Tough month for equity markets - City comment

June has been a tougher month for equity markets with investor sentiment impacted by geo-political events in Ukraine and Iraq. The FTSE100 index briefly flirted with 10-year highs but weak trading volumes seem indicative of a lack of conviction among shareholders.
Thu, 26 Jun 2014 | By Kean Marden, head of business services equity research, Jefferies InternationalJune has been a tougher month for equity markets with investor sentiment impacted by geo-political events in Ukraine and Iraq. The FTSE100 index briefly flirted with 10-year highs but weak trading volumes seem indicative of a lack of conviction among shareholders.

Against this backdrop the FTSE100 index has drifted by 2% over the past fortnight, with Michael Page and the Dutch trio of Randstad, USG and Brunel all falling by 6-7%. The leader board doesn’t exactly set the pulse racing as the best that Robert Half, Empresaria and Matchtech could achieve was a flat performance.
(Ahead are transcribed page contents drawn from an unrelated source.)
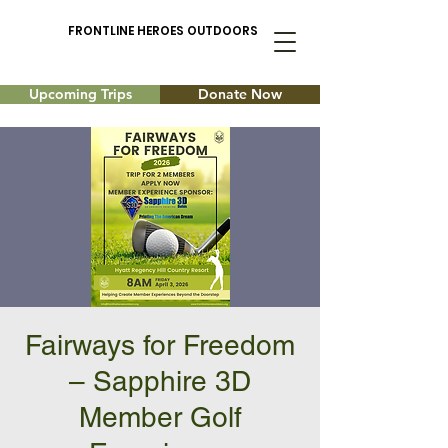
FRONTLINE HEROES OUTDOORS
Upcoming Trips
Donate Now
Fairways for Freedom
– Sapphire 3D
Member Golf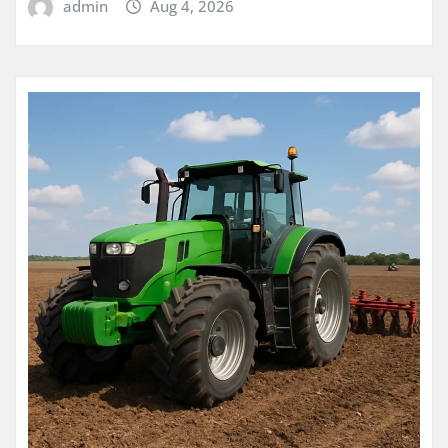
admin
Aug 4, 2026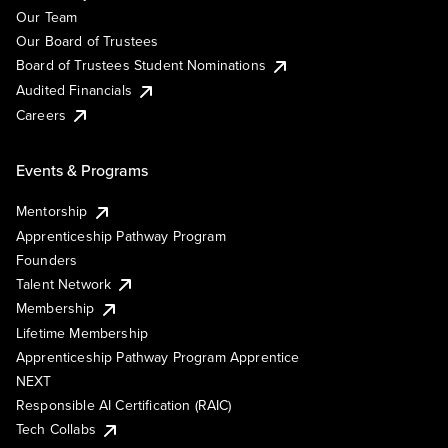
Our Team
Our Board of Trustees
Board of Trustees Student Nominations
Audited Financials
Careers
Events & Programs
Mentorship
Apprenticeship Pathway Program
Founders
Talent Network
Membership
Lifetime Membership
Apprenticeship Pathway Program Apprentice
NEXT
Responsible AI Certification (RAIC)
Tech Collabs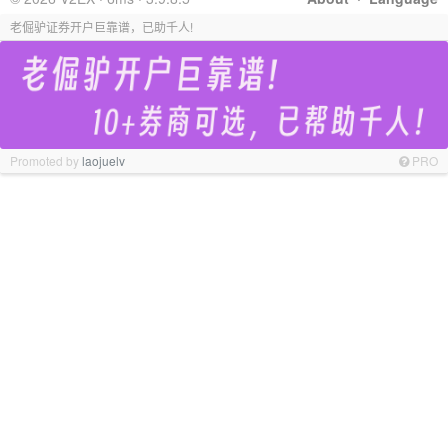
老倔驴证券开户巨靠谱，已助千人!
Promoted by
laojuelv
PRO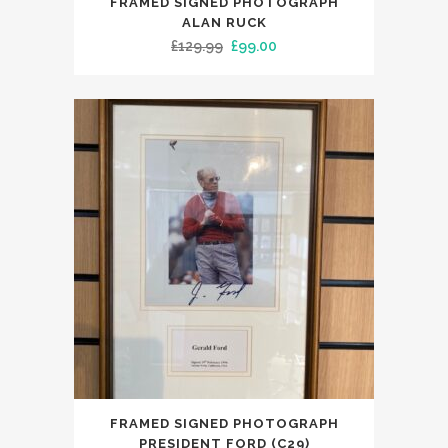
FRAMED SIGNED PHOTOGRAPH
ALAN RUCK
Original
Current
£
129.99
£
99.00
price
price
was:
is:
£129.99.
£99.00.
FRAMED SIGNED PHOTOGRAPH
PRESIDENT FORD (C29)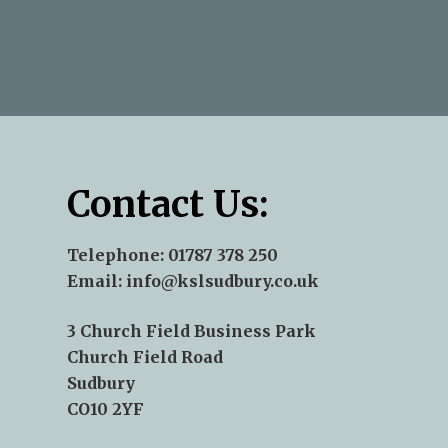
—Andy Aris
—Norse - James Pepper
—Terry J Kent
Contact Us:
Telephone:
01787 378 250
Email:
info@kslsudbury.co.uk
3 Church Field Business Park
Church Field Road
Sudbury
CO10 2YF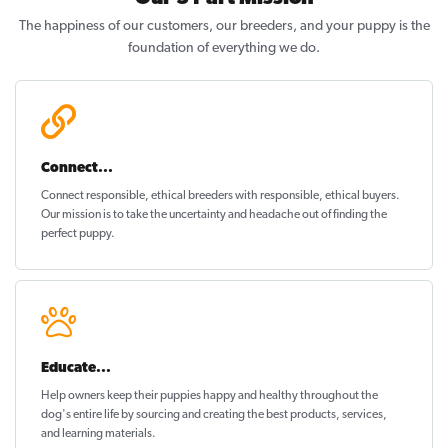
The happiness of our customers, our breeders, and your puppy is the
foundation of everything we do.
Connect...
Connect responsible, ethical breeders with responsible, ethical buyers.
Our mission is to take the uncertainty and headache out of
finding the
perfect puppy
.
Educate...
Help owners keep their puppies
happy and healthy
throughout the
dog's entire life by sourcing and creating the best products, services,
and learning materials.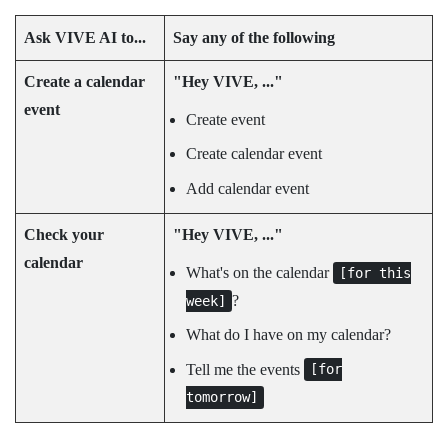
Ask
VIVE AI
to...
Say any of the following
Create a calendar
"‍Hey VIVE, ..."‍
event
Create event
Create calendar event
Add calendar event
Check your
"‍Hey VIVE, ..."‍
calendar
What's on the calendar
[for this
?
week]
What do I have on my calendar?
Tell me the events
[for
tomorrow]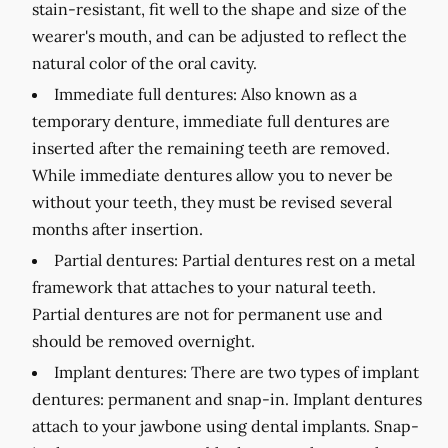
stain-resistant, fit well to the shape and size of the
wearer's mouth, and can be adjusted to reflect the
natural color of the oral cavity.
Immediate full dentures:
Also known as a
temporary denture, immediate full dentures are
inserted after the remaining teeth are removed.
While immediate dentures allow you to never be
without your teeth, they must be revised several
months after insertion.
Partial dentures:
Partial dentures rest on a metal
framework that attaches to your natural teeth.
Partial dentures are not for permanent use and
should be removed overnight.
Implant dentures:
There are two types of implant
dentures: permanent and snap-in. Implant dentures
attach to your jawbone using dental implants. Snap-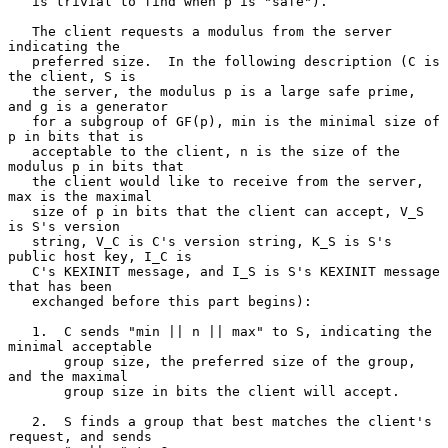
   is trivial to find when p is "safe").

   The client requests a modulus from the server 
indicating the

   preferred size.  In the following description (C is 
the client, S is

   the server, the modulus p is a large safe prime, 
and g is a generator

   for a subgroup of GF(p), min is the minimal size of 
p in bits that is

   acceptable to the client, n is the size of the 
modulus p in bits that

   the client would like to receive from the server, 
max is the maximal

   size of p in bits that the client can accept, V_S 
is S's version

   string, V_C is C's version string, K_S is S's 
public host key, I_C is

   C's KEXINIT message, and I_S is S's KEXINIT message 
that has been

   exchanged before this part begins):

   1.  C sends "min || n || max" to S, indicating the 
minimal acceptable

       group size, the preferred size of the group, 
and the maximal

       group size in bits the client will accept.

   2.  S finds a group that best matches the client's 
request, and sends
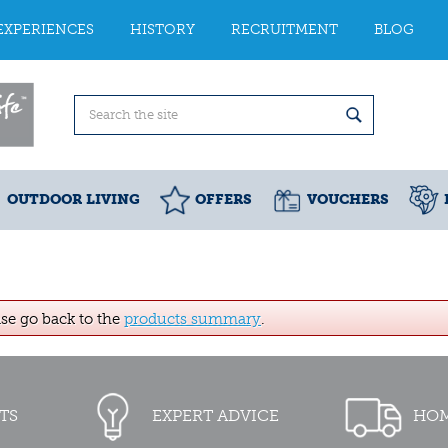
EXPERIENCES
HISTORY
RECRUITMENT
BLOG
OUTDOOR LIVING
OFFERS
VOUCHERS
ase go back to the
products summary
.
TS
EXPERT ADVICE
HOM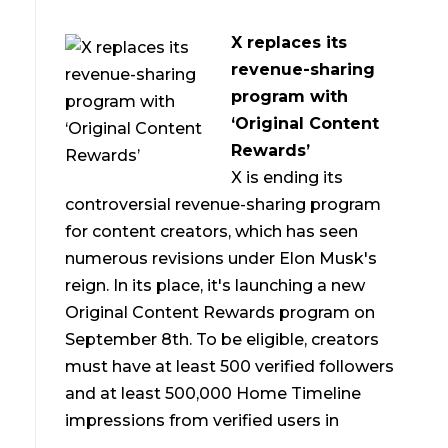
X replaces its
revenue-sharing
program with
‘Original Content
Rewards’
X is ending its
controversial revenue-sharing program
for content creators, which has seen
numerous revisions under Elon Musk's
reign. In its place, it's launching a new
Original Content Rewards program on
September 8th. To be eligible, creators
must have at least 500 verified followers
and at least 500,000 Home Timeline
impressions from verified users in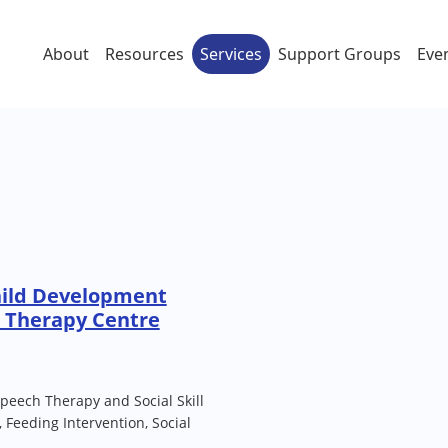
About
Resources
Services
Support Groups
Eve
hild Development
) Therapy Centre
peech Therapy and Social Skill
 Feeding Intervention, Social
In our view, this is understandable. Last month we published an in-depth research note in which we turned more cautious on the outlook for recruiter share prices.
While we remain positive on the medium-term outlook for profitability we are conscious that recruiter shares anticipate trading momentum as far as one to two years into the future. An awful lot has gone well over the last 12 months and it is becoming increasingly difficult to identify an obvious area where investors’ expectations could be positively surprised.

From a share price perspective, stockbrokers’ recommendations have become progressively more upbeat and the shares of many companies now trade close to all-time relative highs. This is not normally an encouraging sign for a sector that has rewarded the contrarian investor.

SThree provided only the main update of note this month as it hosted an investor seminar at which management updated group strategy and, in contrast to a similar event in March 2010, spelled out specific financial targets for 2018. In our view, the low-case scenario is far too pessimistic and we believe the market will dwell on the medium (£73m profit) and high-case (£107m) instead.

SThree has traditionally shunned mergers & acquisitions (M&As) so we were surprised by a switch in tone from management who are ‘actively engaged’ in looking at bolt-on opportunities that would ‘expedite access’ to new geographies and sectors.

In general we are nervous of M&As in the recruitment sector and only make an exception for Hays, as their four bolt-ons over the last decade have demonstrably created shareholder value. By 2018, SThree’s balance sheet could have £50-100m surplus cash, which we would prefer to be returned to shareholders. After all, if the organic growth story is so strong, why risk distracting management?